How to Decide Which Medicinal Herbs to Buy and Which to Grow Yourself

Which Herbs Should You Buy and Which Should You Grow Yourself

So you’ve been learning about medicinal herbs and are wanting to start growing some for yourself. If you’re like me, when those seed catalogs come around, it’s tempting to order a whole slew of herb seeds, but hold on! Let’s narrow down which herbs are best for YOU to grow. It’s difficult to decide which medicinal herbs to buy and which to grow yourself.



There are a number of factors to consider when starting to grow herbs:

  • How much time you have
  • How much space you have
  • If you are growing in containers or a garden area
  • If you are growing indoors only or outdoors
  • If you are buying plants or growing from seed
  • How much money you want to invest in a medicinal herb garden


Questions to Ask When Considering Which Medicinal Herbs to Grow:

  1. Is this an herb I use often?  If yes, go to the next question. If no, don’t grow it.
  2. Could this herb be easily and responsibly harvested from the wild? If yes, go to the next question. If no, don’t grow it.
  3. Do I have the right soil, space, light, and temperature to grow this plant? There are lots of questions to ask to narrow this one down. If you have limited space, which is true for most of us, it’s challenging to plant herbs that could potentially take over our garden area.

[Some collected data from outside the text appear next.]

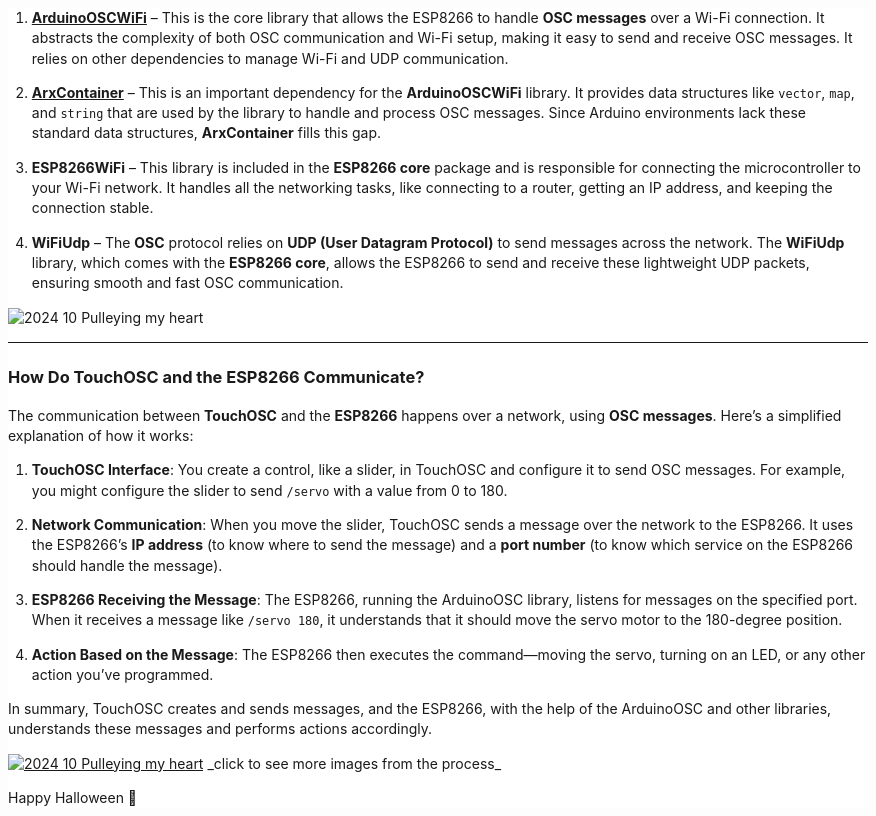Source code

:1. [ **ArduinoOSCWiFi**](https://github.com/hideakitai/ArduinoOSC) – This is the core library that allows the ESP8266 to handle **OSC messages** over a Wi-Fi connection. It abstracts the complexity of both OSC communication and Wi-Fi setup, making it easy to send and receive OSC messages. It relies on other dependencies to manage Wi-Fi and UDP communication.
    
2. [**ArxContainer**](https://github.com/hideakitai/ArxContainer) – This is an important dependency for the **ArduinoOSCWiFi** library. It provides data structures like `vector`, `map`, and `string` that are used by the library to handle and process OSC messages. Since Arduino environments lack these standard data structures, **ArxContainer** fills this gap.
    
3. **ESP8266WiFi** – This library is included in the **ESP8266 core** package and is responsible for connecting the microcontroller to your Wi-Fi network. It handles all the networking tasks, like connecting to a router, getting an IP address, and keeping the connection stable.
    
4. **WiFiUdp** – The **OSC** protocol relies on **UDP (User Datagram Protocol)** to send messages across the network. The **WiFiUdp** library, which comes with the **ESP8266 core**, allows the ESP8266 to send and receive these lightweight UDP packets, ensuring smooth and fast OSC communication.

<img src="https://live.staticflickr.com/65535/54089857268_bf25906829_o.jpg" width="600" alt="2024 10 Pulleying my heart"/>

---

### How Do TouchOSC and the ESP8266 Communicate?

The communication between **TouchOSC** and the **ESP8266** happens over a network, using **OSC messages**. Here’s a simplified explanation of how it works:

1. **TouchOSC Interface**: You create a control, like a slider, in TouchOSC and configure it to send OSC messages. For example, you might configure the slider to send `/servo` with a value from 0 to 180.
    
2. **Network Communication**: When you move the slider, TouchOSC sends a message over the network to the ESP8266. It uses the ESP8266’s **IP address** (to know where to send the message) and a **port number** (to know which service on the ESP8266 should handle the message).
    
3. **ESP8266 Receiving the Message**: The ESP8266, running the ArduinoOSC library, listens for messages on the specified port. When it receives a message like `/servo 180`, it understands that it should move the servo motor to the 180-degree position.
    
4. **Action Based on the Message**: The ESP8266 then executes the command—moving the servo, turning on an LED, or any other action you’ve programmed.
    

In summary, TouchOSC creates and sends messages, and the ESP8266, with the help of the ArduinoOSC and other libraries, understands these messages and performs actions accordingly.

<a data-flickr-embed="true" href="https://www.flickr.com/photos/200845412@N02/54089937904/in/album-72177720321468864/" title="2024 10 Pulleying my heart">
<img src="https://live.staticflickr.com/65535/54089937904_5462ec9940_o.png" width="100%" alt="2024 10 Pulleying my heart"/></a>
_click to see more images from the process_

Happy Halloween 🎃
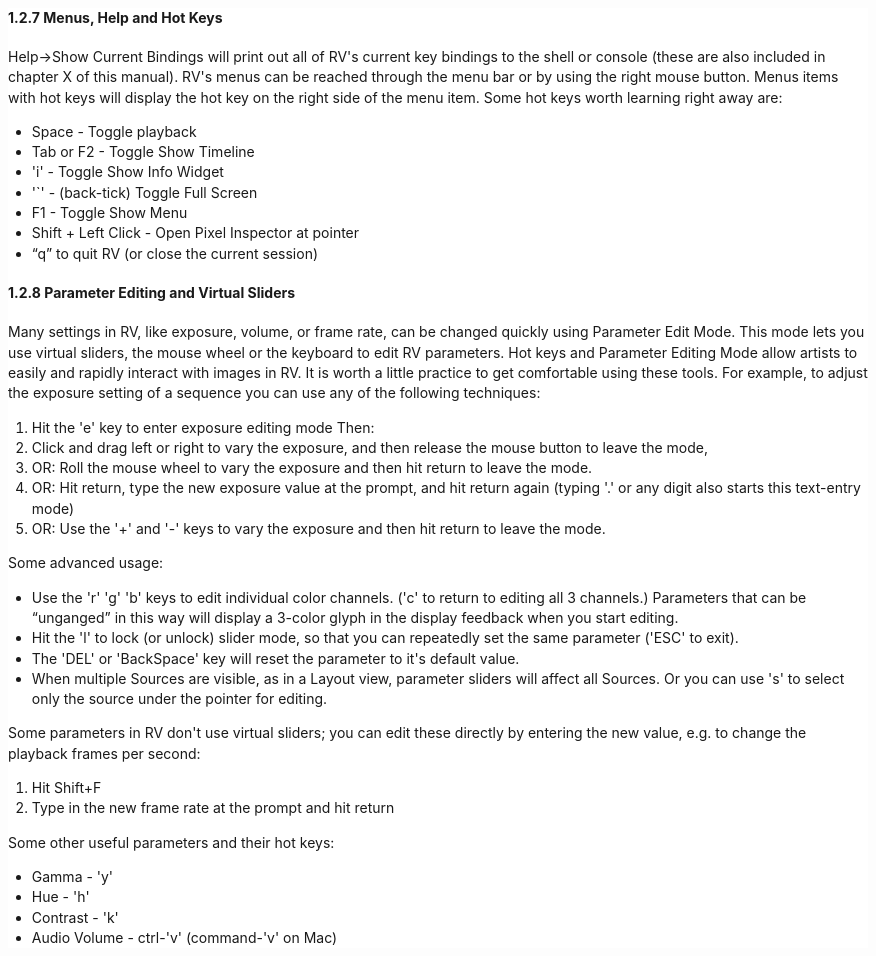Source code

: #### 1.2.7 Menus, Help and Hot Keys

Help->Show Current Bindings will print out all of RV's current key bindings to the shell or console (these are also included in chapter X of this manual). RV's menus can be reached through the menu bar or by using the right mouse button. Menus items with hot keys will display the hot key on the right side of the menu item. Some hot keys worth learning right away are:

*   Space - Toggle playback
*   Tab or F2 - Toggle Show Timeline
*   'i' - Toggle Show Info Widget
*   '\`' - (back-tick) Toggle Full Screen
*   F1 - Toggle Show Menu
*   Shift + Left Click - Open Pixel Inspector at pointer
*   “q” to quit RV (or close the current session)


#### 1.2.8 Parameter Editing and Virtual Sliders

Many settings in RV, like exposure, volume, or frame rate, can be changed quickly using Parameter Edit Mode. This mode lets you use virtual sliders, the mouse wheel or the keyboard to edit RV parameters. Hot keys and Parameter Editing Mode allow artists to easily and rapidly interact with images in RV. It is worth a little practice to get comfortable using these tools. For example, to adjust the exposure setting of a sequence you can use any of the following techniques:

1.  Hit the 'e' key to enter exposure editing mode Then:
2.  Click and drag left or right to vary the exposure, and then release the mouse button to leave the mode,
3.  OR: Roll the mouse wheel to vary the exposure and then hit return to leave the mode.
4.  OR: Hit return, type the new exposure value at the prompt, and hit return again (typing '.' or any digit also starts this text-entry mode)
5.  OR: Use the '+' and '-' keys to vary the exposure and then hit return to leave the mode.

Some advanced usage:

*   Use the 'r' 'g' 'b' keys to edit individual color channels. ('c' to return to editing all 3 channels.) Parameters that can be “unganged” in this way will display a 3-color glyph in the display feedback when you start editing.
*   Hit the 'l' to lock (or unlock) slider mode, so that you can repeatedly set the same parameter ('ESC' to exit).
*   The 'DEL' or 'BackSpace' key will reset the parameter to it's default value.
*   When multiple Sources are visible, as in a Layout view, parameter sliders will affect all Sources. Or you can use 's' to select only the source under the pointer for editing.

Some parameters in RV don't use virtual sliders; you can edit these directly by entering the new value, e.g. to change the playback frames per second:

1.  Hit Shift+F
2.  Type in the new frame rate at the prompt and hit return

Some other useful parameters and their hot keys:

*   Gamma - 'y'
*   Hue - 'h'
*   Contrast - 'k'
*   Audio Volume - ctrl-'v' (command-'v' on Mac)
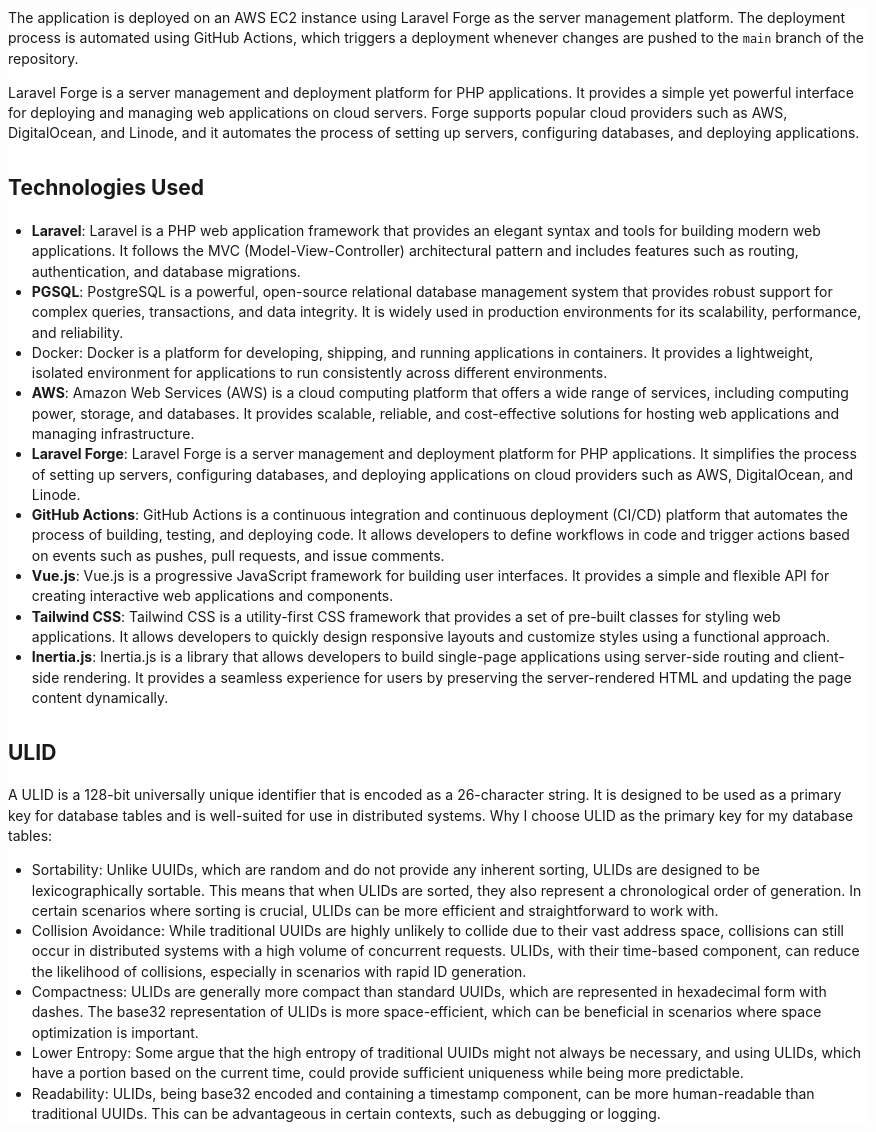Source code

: The application is deployed on an AWS EC2 instance using Laravel Forge as the server management platform. The deployment process is automated using GitHub Actions, which triggers a deployment whenever changes are pushed to the `main` branch of the repository.

Laravel Forge is a server management and deployment platform for PHP applications. It provides a simple yet powerful interface for deploying and managing web applications on cloud servers. Forge supports popular cloud providers such as AWS, DigitalOcean, and Linode, and it automates the process of setting up servers, configuring databases, and deploying applications.

## Technologies Used

-   **Laravel**: Laravel is a PHP web application framework that provides an elegant syntax and tools for building modern web applications. It follows the MVC (Model-View-Controller) architectural pattern and includes features such as routing, authentication, and database migrations.
-   **PGSQL**: PostgreSQL is a powerful, open-source relational database management system that provides robust support for complex queries, transactions, and data integrity. It is widely used in production environments for its scalability, performance, and reliability.
-   Docker: Docker is a platform for developing, shipping, and running applications in containers. It provides a lightweight, isolated environment for applications to run consistently across different environments.
-   **AWS**: Amazon Web Services (AWS) is a cloud computing platform that offers a wide range of services, including computing power, storage, and databases. It provides scalable, reliable, and cost-effective solutions for hosting web applications and managing infrastructure.
-   **Laravel Forge**: Laravel Forge is a server management and deployment platform for PHP applications. It simplifies the process of setting up servers, configuring databases, and deploying applications on cloud providers such as AWS, DigitalOcean, and Linode.
-   **GitHub Actions**: GitHub Actions is a continuous integration and continuous deployment (CI/CD) platform that automates the process of building, testing, and deploying code. It allows developers to define workflows in code and trigger actions based on events such as pushes, pull requests, and issue comments.
-   **Vue.js**: Vue.js is a progressive JavaScript framework for building user interfaces. It provides a simple and flexible API for creating interactive web applications and components.
-   **Tailwind CSS**: Tailwind CSS is a utility-first CSS framework that provides a set of pre-built classes for styling web applications. It allows developers to quickly design responsive layouts and customize styles using a functional approach.
-   **Inertia.js**: Inertia.js is a library that allows developers to build single-page applications using server-side routing and client-side rendering. It provides a seamless experience for users by preserving the server-rendered HTML and updating the page content dynamically.

## ULID

A ULID is a 128-bit universally unique identifier that is encoded as a 26-character string. It is designed to be used as a primary key for database tables and is well-suited for use in distributed systems.
Why I choose ULID as the primary key for my database tables:

-   Sortability: Unlike UUIDs, which are random and do not provide any inherent sorting, ULIDs are designed to be lexicographically sortable. This means that when ULIDs are sorted, they also represent a chronological order of generation. In certain scenarios where sorting is crucial, ULIDs can be more efficient and straightforward to work with.
-   Collision Avoidance: While traditional UUIDs are highly unlikely to collide due to their vast address space, collisions can still occur in distributed systems with a high volume of concurrent requests. ULIDs, with their time-based component, can reduce the likelihood of collisions, especially in scenarios with rapid ID generation.
-   Compactness: ULIDs are generally more compact than standard UUIDs, which are represented in hexadecimal form with dashes. The base32 representation of ULIDs is more space-efficient, which can be beneficial in scenarios where space optimization is important.
-   Lower Entropy: Some argue that the high entropy of traditional UUIDs might not always be necessary, and using ULIDs, which have a portion based on the current time, could provide sufficient uniqueness while being more predictable.
-   Readability: ULIDs, being base32 encoded and containing a timestamp component, can be more human-readable than traditional UUIDs. This can be advantageous in certain contexts, such as debugging or logging.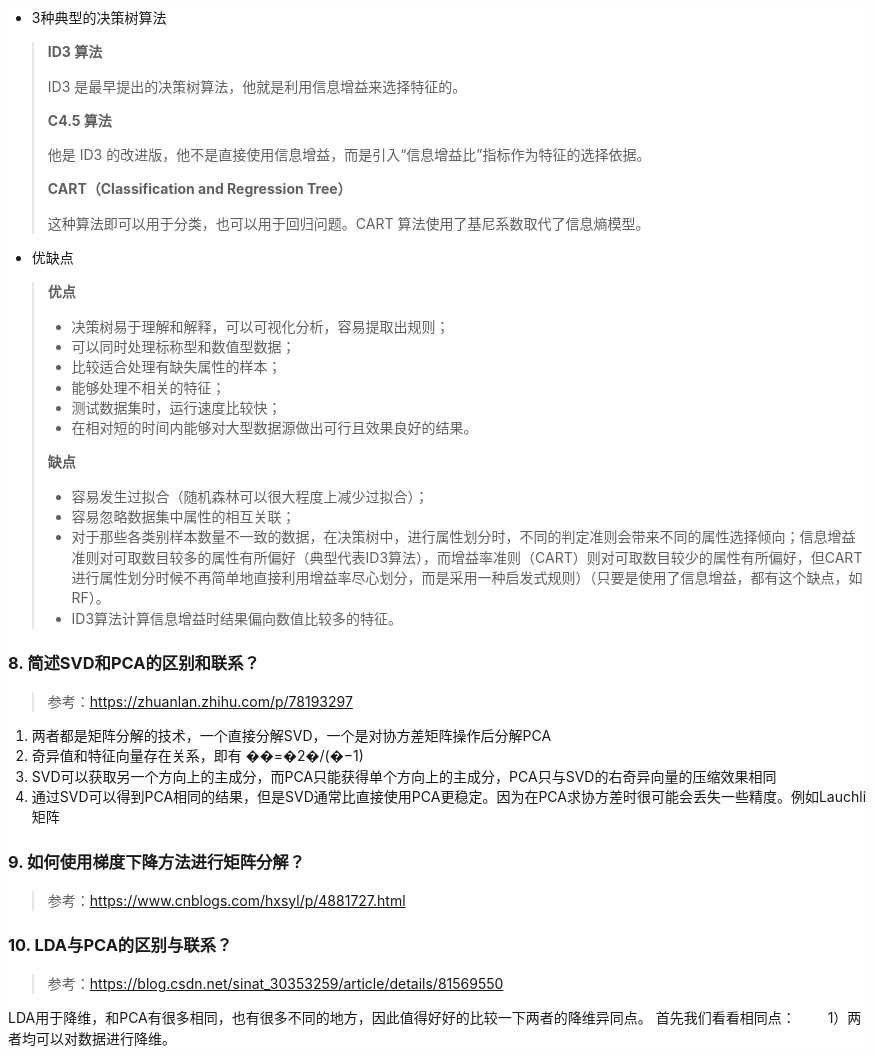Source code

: * 3种典型的决策树算法

> **ID3 算法**
>
> ID3 是最早提出的决策树算法，他就是利用信息增益来选择特征的。
>
> **C4.5 算法**
>
> 他是 ID3 的改进版，他不是直接使用信息增益，而是引入“信息增益比”指标作为特征的选择依据。
>
> **CART（Classification and Regression Tree）**
>
> 这种算法即可以用于分类，也可以用于回归问题。CART 算法使用了基尼系数取代了信息熵模型。

* 优缺点

> **优点**
>
> - 决策树易于理解和解释，可以可视化分析，容易提取出规则；
> - 可以同时处理标称型和数值型数据；
> - 比较适合处理有缺失属性的样本；
> - 能够处理不相关的特征；
> - 测试数据集时，运行速度比较快；
> - 在相对短的时间内能够对大型数据源做出可行且效果良好的结果。
>
> **缺点**
>
> - 容易发生过拟合（随机森林可以很大程度上减少过拟合）；
> - 容易忽略数据集中属性的相互关联；
> - 对于那些各类别样本数量不一致的数据，在决策树中，进行属性划分时，不同的判定准则会带来不同的属性选择倾向；信息增益准则对可取数目较多的属性有所偏好（典型代表ID3算法），而增益率准则（CART）则对可取数目较少的属性有所偏好，但CART进行属性划分时候不再简单地直接利用增益率尽心划分，而是采用一种启发式规则）（只要是使用了信息增益，都有这个缺点，如RF）。
> - ID3算法计算信息增益时结果偏向数值比较多的特征。

### 8. 简述SVD和PCA的区别和联系？

> 参考：https://zhuanlan.zhihu.com/p/78193297

1. 两者都是矩阵分解的技术，一个直接分解SVD，一个是对协方差矩阵操作后分解PCA
2. 奇异值和特征向量存在关系，即有 ��=�2�/(�−1)
3. SVD可以获取另一个方向上的主成分，而PCA只能获得单个方向上的主成分，PCA只与SVD的右奇异向量的压缩效果相同
4. 通过SVD可以得到PCA相同的结果，但是SVD通常比直接使用PCA更稳定。因为在PCA求协方差时很可能会丢失一些精度。例如Lauchli矩阵

### 9. 如何使用梯度下降方法进行矩阵分解？

> 参考：https://www.cnblogs.com/hxsyl/p/4881727.html

### 10. LDA与PCA的区别与联系？

> 参考：https://blog.csdn.net/sinat_30353259/article/details/81569550

LDA用于降维，和PCA有很多相同，也有很多不同的地方，因此值得好好的比较一下两者的降维异同点。
首先我们看看相同点：
　　1）两者均可以对数据进行降维。
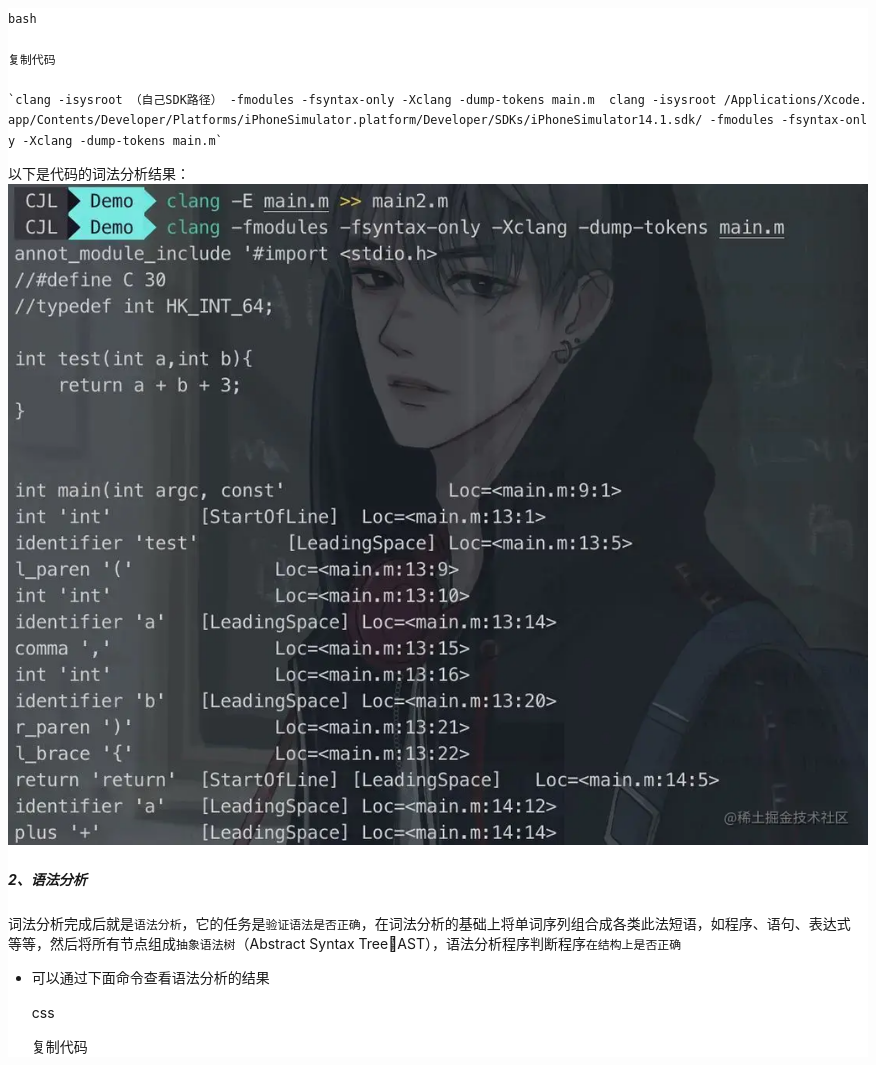     bash
    
    复制代码
    
    `clang -isysroot （自己SDK路径） -fmodules -fsyntax-only -Xclang -dump-tokens main.m  clang -isysroot /Applications/Xcode.app/Contents/Developer/Platforms/iPhoneSimulator.platform/Developer/SDKs/iPhoneSimulator14.1.sdk/ -fmodules -fsyntax-only -Xclang -dump-tokens main.m`
    

以下是代码的词法分析结果： ![image.png](/assets/postAssets/2023/17068736979687.webP)

##### **2、语法分析**

词法分析完成后就是`语法分析`，它的任务是`验证语法是否正确`，在词法分析的基础上将单词序列组合成各类此法短语，如程序、语句、表达式 等等，然后将所有节点组成`抽象语法树`（Abstract Syntax Tree􏰊AST），语法分析程序判断程序`在结构上是否正确`

*   可以通过下面命令查看语法分析的结果
    
    css
    
    复制代码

If this is a concern you will need to make sure it grows well in a container or find its own separated spot in your yard. (Mints are notorious for taking over a garden plot, for example. Last year I planted all of my mints in their own large containers. They were very happy and so was I.) A general rule of thumb for growing any plants is to have well-drained, nutrient-rich soil; at least 6-8 hours of sun each day; space for the plant to grow and spread out. But this isn’t true of all medicinal herbs. Some grow best in the shade or part shade, some like dry soil, some like crowded roots. Look up the growing conditions for each herb you want to grow. If yes, go to the next question. If no, don’t grow it.
  4. Do I use a lot of this herb? Is it inexpensive to buy? Is it more cost-effective for me to buy it dried than to grow it myself? (For this example, I use chamomile. I love the smell of fresh chamomile, however, to get enough to last us for teas and tinctures through the winter, I would have to grow a lot and it needs to be harvested little by little through the summer. Chamomile is inexpensive to buy, so I am opting this year to just purchase it dried.) If yes, go to the next question. If no, don’t grow it.
  5. Is this an herb that is best used or processed fresh?  For example, Skullcap really should be tinctured immediately, so I elected to grow this myself. It is much more cost-effective for me to grow it than to buy ready-made tinctures.) If yes, go to the next question. If no, don’t grow it.
  6. Is this a plant that is easy to grow? Do you have the knowledge to be able to grow this herb yourself? If you don’t have a “green thumb”, you may want to stick to plants that are easiest to grow. If yes, go to the next question. If no, don’t grow it.–unless you like a challenge!
  7. Do I have the time to care for the herb/s? Many herbs are pretty hardy, but if your climate is dry and your plants like wet feet, or if you grow in containers, you will need to water often. Thinning and “weeding” can take some time, too, depending on the style of gardening you do. Make sure not to overwhelm yourself when you are just starting out. Stick to a shortlist of herbs to start with to see how things go. If yes, go to the next question. If no, don’t grow it.
  8. Do you have a way to keep critters and pets away from the area? Last year I tried growing red clover and the dear promptly ate it as soon as the buds came on it. It’s an easy plant to grow, but I will either have to build some tall sturdy fencing or opt to purchase it in the future. I am opting for the latter because you can buy red clover easily and I always dry mine to use later anyway. If the answer is no, reconsider where you plant your herbs and which types you grow.

When to ditch the practical and grow them anyway:

  1. Will it bring beauty and joy to you and your family? Sometimes we grow things just for the pleasure of it. For instance, chamomile. While you would have to grow a lot to fill your jars with dried flowers for winter, it is still a fun herb to grow. It’s a safe herb for children to pick and use, and the smell of the fresh chamomile is mild and pleasing. If yes, grow it anyway.
  2. Are you drawn to it? Is it sort of calling your name? Isn’t it interesting that we just love certain plants and others we could care less about? We have relationships with plants. And yeah, that sounds all new age and out there–which some of you will love. It will make some of you uncomfortable to think that, though. Either way, pay attention to your spirit and see if it doesn’t lead you to a plant to grow. If yes, grow it anyway.

Growing herbs for food or medicine brings me so much happiness and I want you to enjoy it, too. To have a successful start at growing herbs for you and your family, I suggest you find the herbs that are easiest to grow and that you will enjoy using the most.